L'oratore fa le domande rituali e chiede se Tamino abbia costanza, sia capace di silenzio e di santo fraterno affetto, le qualità che deve possedere un aspirante alla setta degli iniziati. Sarastro se ne fa garante e spiega che rapì la dolce e virtuosa Pamina perché gli dei l'hanno destinata al giovane principe e accusa la regina di voler ingannare il popolo con l'illusione e la superstizione e distruggere il tempio. Ciò non deve accadere - dice Sarastro, Tamino deve aiutarci a rafforzarlo. Tamino e Papageno, che acconsente a sottoporsi alle prove, vengono condotti al sagrato del tempio, dove gli vengono dati i necessari insegnamenti perché possano superare le prove. Nelle scene immediatamente successive, Tamino e Papageno stanno per essere ammessi nel tempio. L'oratore e il secondo sacerdote rivolgono ai due iniziandi le domande rituali. « Dove cerchi di andare, audace forestiero? Che vai cercando qui, in questo luogo sacro?». Tamino non risponde che è alla ricerca di Pamina, ma che sta cercando solo «il regno dell’amore e della virtù» e che accetta di conquistare queste virtú a costo della vita. Papageno, anche in questa occasione, si rivela il semplice che è, dichiarando che non pretende di pervenire alla saggezza, ma che s'accontenta di mangiar, bere e dormire. La conversazione fra Tamino e l’oratore è propedeutica alla iniziazione e ha come scopo quello di stabilire la dignità morale del neofita; Sarastro, poco dopo, ci darà il verdetto dei sacerdoti: «Conducete questi due forestieri nel nostro tempio delle prove, ricoprite poi loro il capo, poiché dovranno essere prima purificati».
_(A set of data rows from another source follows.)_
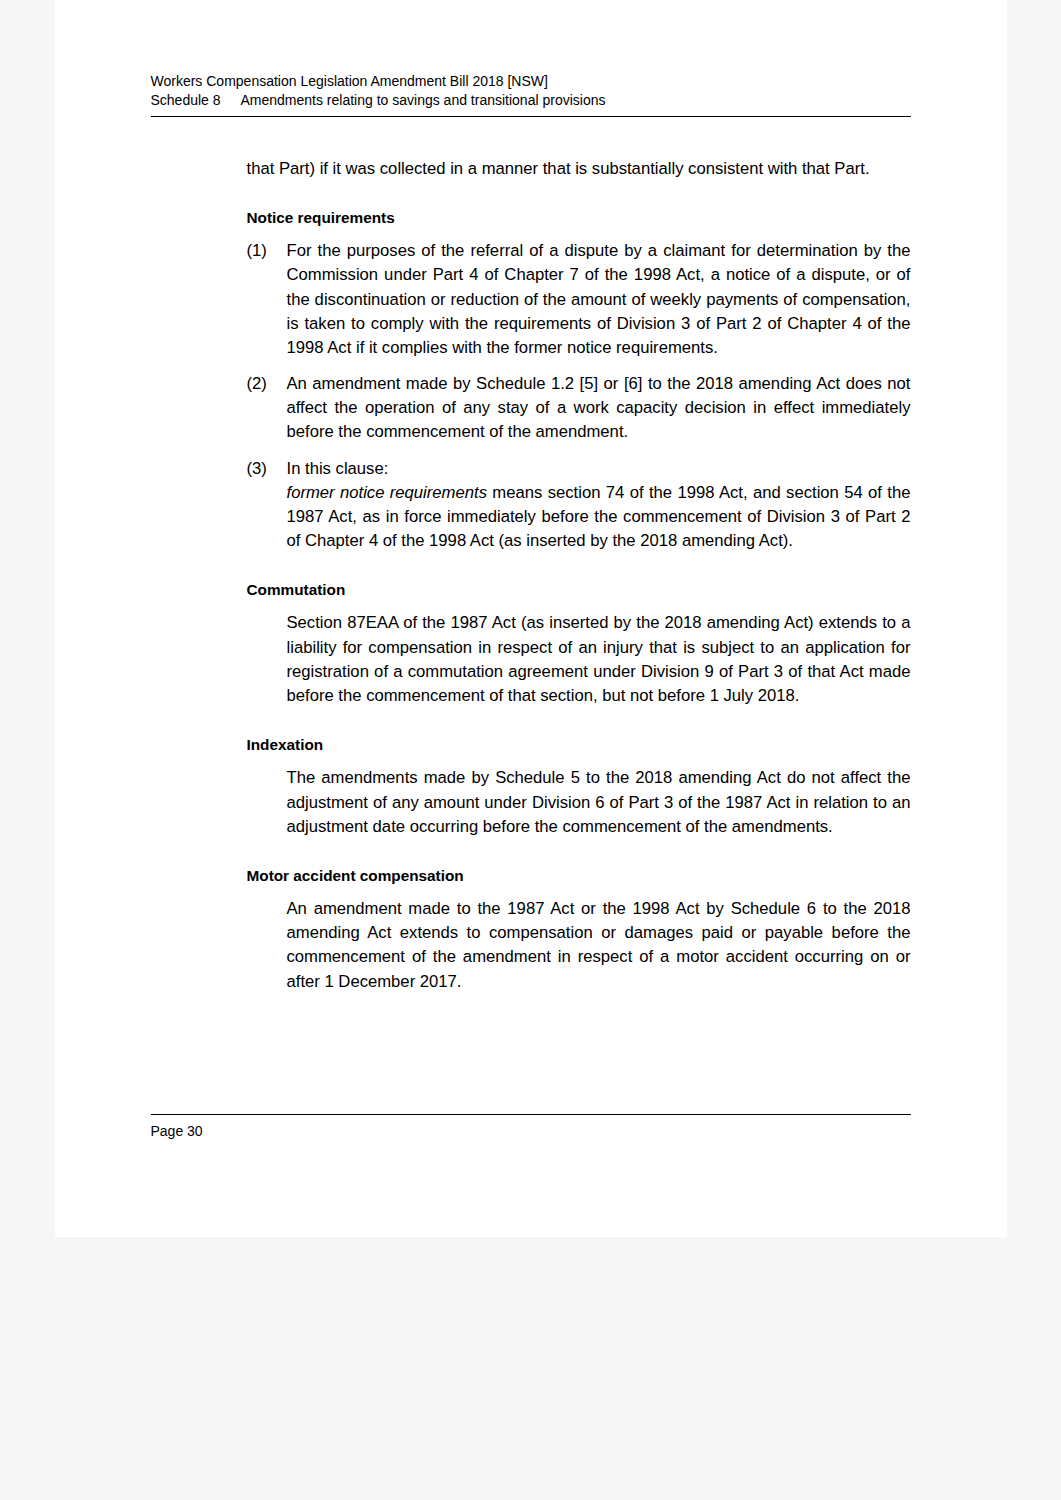Workers Compensation Legislation Amendment Bill 2018 [NSW] Schedule 8 Amendments relating to savings and transitional provisions
that Part) if it was collected in a manner that is substantially consistent with that Part.
Notice requirements
(1) For the purposes of the referral of a dispute by a claimant for determination by the Commission under Part 4 of Chapter 7 of the 1998 Act, a notice of a dispute, or of the discontinuation or reduction of the amount of weekly payments of compensation, is taken to comply with the requirements of Division 3 of Part 2 of Chapter 4 of the 1998 Act if it complies with the former notice requirements.
(2) An amendment made by Schedule 1.2 [5] or [6] to the 2018 amending Act does not affect the operation of any stay of a work capacity decision in effect immediately before the commencement of the amendment.
(3) In this clause:
former notice requirements means section 74 of the 1998 Act, and section 54 of the 1987 Act, as in force immediately before the commencement of Division 3 of Part 2 of Chapter 4 of the 1998 Act (as inserted by the 2018 amending Act).
Commutation
Section 87EAA of the 1987 Act (as inserted by the 2018 amending Act) extends to a liability for compensation in respect of an injury that is subject to an application for registration of a commutation agreement under Division 9 of Part 3 of that Act made before the commencement of that section, but not before 1 July 2018.
Indexation
The amendments made by Schedule 5 to the 2018 amending Act do not affect the adjustment of any amount under Division 6 of Part 3 of the 1987 Act in relation to an adjustment date occurring before the commencement of the amendments.
Motor accident compensation
An amendment made to the 1987 Act or the 1998 Act by Schedule 6 to the 2018 amending Act extends to compensation or damages paid or payable before the commencement of the amendment in respect of a motor accident occurring on or after 1 December 2017.
Page 30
Nelle successive scene, Papageno e Tamino rimangono soli e al buio. Papageno ha paura: i tuoni e i fulmini rendono più spaventoso il luogo. Incomincia qui la scena delle prove e dell'iniziazione e continua il sottile giuoco fra la favola e il rituale massonico. La prima prova è quella del silenzio. Improvvisamente ricompaiono le tre ancelle della Regina della Notte, che già furono le salvatrici di Tamino, che lo esortano a uscire da quel luogo di terrore. Sembrano preoccuparsi di avvertirlo di un pericolo, ma in effetti compiono il tentativo di farlo mancare ai suoi giuramenti e annunciano anche la vendetta della Regina. Ma Tamino resiste. Alla fine l'arrivo di Sarastro e dell'Oratore fa sprofondare le tre ancelle. L'Oratore si compiace delle prove sostenute da Tamino e gli dice che dovrà ancora molto soffrire, ma che vincerà. E aggiunge un'altra di quelle sentenze moraleggianti che costituiscono la filosofia del libretto: « Sorride favorevole il Cielo all'alme grandi ». La scena si conclude con il rinvenimento di Papageno disteso sul pavimento e quasi morto di paura.